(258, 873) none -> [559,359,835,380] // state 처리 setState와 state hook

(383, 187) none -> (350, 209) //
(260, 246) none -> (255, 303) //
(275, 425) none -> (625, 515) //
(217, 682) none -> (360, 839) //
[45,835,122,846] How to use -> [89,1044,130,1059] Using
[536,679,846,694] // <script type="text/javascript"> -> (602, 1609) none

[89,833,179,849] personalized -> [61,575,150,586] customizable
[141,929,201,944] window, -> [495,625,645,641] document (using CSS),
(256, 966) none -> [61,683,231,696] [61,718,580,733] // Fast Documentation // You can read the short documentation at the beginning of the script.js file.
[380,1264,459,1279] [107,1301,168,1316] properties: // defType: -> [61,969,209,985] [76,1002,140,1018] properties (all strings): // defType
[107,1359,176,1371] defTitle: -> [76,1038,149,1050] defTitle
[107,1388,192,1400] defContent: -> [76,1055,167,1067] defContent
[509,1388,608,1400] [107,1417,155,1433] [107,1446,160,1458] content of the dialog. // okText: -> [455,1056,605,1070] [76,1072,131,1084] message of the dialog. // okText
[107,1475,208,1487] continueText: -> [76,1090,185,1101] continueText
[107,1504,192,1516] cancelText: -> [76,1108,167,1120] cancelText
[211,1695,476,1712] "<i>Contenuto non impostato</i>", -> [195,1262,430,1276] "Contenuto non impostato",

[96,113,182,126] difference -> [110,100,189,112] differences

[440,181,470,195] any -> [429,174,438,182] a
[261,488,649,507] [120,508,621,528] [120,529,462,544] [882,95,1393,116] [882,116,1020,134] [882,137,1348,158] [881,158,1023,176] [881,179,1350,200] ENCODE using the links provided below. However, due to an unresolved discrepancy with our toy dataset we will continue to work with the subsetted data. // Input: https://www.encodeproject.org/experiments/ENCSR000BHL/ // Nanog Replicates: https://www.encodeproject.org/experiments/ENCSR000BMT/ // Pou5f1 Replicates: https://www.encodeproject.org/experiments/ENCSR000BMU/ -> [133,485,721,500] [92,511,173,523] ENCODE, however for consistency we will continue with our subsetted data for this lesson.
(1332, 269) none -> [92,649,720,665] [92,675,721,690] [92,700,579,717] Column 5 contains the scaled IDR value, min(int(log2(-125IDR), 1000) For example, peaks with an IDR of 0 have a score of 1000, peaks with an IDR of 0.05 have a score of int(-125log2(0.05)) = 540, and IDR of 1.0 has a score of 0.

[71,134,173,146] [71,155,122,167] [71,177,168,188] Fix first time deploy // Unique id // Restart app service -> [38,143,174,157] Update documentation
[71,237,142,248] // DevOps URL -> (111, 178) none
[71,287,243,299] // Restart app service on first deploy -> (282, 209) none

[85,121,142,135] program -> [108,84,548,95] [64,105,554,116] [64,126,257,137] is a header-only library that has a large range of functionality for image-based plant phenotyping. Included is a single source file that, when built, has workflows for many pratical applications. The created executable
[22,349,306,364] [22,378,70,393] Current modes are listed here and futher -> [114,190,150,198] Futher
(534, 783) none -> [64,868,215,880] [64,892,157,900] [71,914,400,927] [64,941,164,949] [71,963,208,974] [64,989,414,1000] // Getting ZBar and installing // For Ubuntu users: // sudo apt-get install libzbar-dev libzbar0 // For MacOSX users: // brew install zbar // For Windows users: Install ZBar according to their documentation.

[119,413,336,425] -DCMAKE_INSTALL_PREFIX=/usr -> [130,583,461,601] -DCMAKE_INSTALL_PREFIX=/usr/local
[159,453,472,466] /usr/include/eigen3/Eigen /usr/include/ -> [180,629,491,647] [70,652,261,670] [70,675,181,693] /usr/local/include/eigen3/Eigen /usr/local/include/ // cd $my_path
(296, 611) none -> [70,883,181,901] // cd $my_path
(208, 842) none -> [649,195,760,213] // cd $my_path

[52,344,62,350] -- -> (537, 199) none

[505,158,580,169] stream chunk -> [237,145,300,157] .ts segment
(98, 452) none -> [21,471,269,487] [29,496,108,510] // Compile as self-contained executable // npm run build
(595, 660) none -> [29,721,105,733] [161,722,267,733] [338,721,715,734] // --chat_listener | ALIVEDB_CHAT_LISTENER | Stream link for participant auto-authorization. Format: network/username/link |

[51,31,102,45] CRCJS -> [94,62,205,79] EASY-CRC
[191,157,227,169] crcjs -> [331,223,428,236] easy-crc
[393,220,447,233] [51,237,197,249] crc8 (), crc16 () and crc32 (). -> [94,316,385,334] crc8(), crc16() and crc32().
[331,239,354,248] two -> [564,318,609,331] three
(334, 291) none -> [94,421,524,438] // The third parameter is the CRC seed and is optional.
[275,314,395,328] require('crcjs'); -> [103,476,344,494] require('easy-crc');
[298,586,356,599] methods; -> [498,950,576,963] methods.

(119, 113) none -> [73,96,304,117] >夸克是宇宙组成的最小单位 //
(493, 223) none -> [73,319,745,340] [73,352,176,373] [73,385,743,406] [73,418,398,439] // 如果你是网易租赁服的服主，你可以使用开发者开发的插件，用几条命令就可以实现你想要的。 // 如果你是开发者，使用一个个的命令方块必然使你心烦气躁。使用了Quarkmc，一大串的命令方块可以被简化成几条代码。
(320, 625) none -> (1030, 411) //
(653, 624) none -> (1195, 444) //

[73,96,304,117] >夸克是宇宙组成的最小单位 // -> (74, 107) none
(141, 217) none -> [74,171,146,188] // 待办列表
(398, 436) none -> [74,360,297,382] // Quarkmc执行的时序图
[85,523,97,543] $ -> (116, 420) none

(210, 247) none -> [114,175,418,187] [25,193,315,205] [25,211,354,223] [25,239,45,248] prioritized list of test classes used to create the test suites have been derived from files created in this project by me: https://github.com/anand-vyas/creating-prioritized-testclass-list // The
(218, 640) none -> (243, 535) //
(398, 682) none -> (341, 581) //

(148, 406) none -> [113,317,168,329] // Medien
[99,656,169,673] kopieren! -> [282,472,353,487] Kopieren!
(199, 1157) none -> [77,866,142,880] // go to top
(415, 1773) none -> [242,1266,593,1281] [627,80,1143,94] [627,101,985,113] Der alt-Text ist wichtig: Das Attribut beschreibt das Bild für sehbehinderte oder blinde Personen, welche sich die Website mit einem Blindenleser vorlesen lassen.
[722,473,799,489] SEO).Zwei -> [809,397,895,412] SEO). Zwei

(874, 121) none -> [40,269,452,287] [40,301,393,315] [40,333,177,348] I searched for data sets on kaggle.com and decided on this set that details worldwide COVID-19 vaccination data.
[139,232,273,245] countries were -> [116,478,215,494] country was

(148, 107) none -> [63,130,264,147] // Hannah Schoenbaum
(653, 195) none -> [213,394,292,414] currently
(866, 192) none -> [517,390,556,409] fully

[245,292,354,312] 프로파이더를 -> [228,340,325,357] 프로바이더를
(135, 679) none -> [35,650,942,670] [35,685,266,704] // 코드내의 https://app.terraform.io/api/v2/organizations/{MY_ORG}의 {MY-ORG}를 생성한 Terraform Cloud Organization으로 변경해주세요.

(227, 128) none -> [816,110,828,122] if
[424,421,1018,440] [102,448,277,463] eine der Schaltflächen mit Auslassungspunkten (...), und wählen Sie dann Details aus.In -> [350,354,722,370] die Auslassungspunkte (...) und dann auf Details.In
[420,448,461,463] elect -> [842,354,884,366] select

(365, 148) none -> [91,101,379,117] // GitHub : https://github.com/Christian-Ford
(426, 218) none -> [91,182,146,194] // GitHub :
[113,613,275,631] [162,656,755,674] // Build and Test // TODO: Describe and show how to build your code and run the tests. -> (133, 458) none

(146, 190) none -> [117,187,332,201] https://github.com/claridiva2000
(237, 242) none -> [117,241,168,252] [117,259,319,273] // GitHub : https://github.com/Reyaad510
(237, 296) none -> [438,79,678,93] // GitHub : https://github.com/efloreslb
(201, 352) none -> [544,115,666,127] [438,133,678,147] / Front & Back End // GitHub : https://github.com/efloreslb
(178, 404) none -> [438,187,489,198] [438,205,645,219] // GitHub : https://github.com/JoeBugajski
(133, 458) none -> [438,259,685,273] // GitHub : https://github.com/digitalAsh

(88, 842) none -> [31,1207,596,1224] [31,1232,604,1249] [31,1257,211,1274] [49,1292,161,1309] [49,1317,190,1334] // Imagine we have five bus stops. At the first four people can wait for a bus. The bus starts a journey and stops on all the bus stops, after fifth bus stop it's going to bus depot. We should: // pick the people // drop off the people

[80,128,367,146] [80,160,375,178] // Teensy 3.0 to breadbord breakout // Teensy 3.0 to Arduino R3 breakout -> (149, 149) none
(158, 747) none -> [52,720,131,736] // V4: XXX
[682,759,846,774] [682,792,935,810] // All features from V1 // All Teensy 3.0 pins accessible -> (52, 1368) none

## INSTRUCTIONS TO FOLLOW
Take every line above that includes the string "first" and return it.

## YOUR RESPONSE
[71,134,173,146] [71,155,122,167] [71,177,168,188] Fix first time deploy // Unique id // Restart app service -> [38,143,174,157] Update documentation
[71,287,243,299] // Restart app service on first deploy -> (282, 209) none
(88, 842) none -> [31,1207,596,1224] [31,1232,604,1249] [31,1257,211,1274] [49,1292,161,1309] [49,1317,190,1334] // Imagine we have five bus stops. At the first four people can wait for a bus. The bus starts a journey and stops on all the bus stops, after fifth bus stop it's going to bus depot. We should: // pick the people // drop off the people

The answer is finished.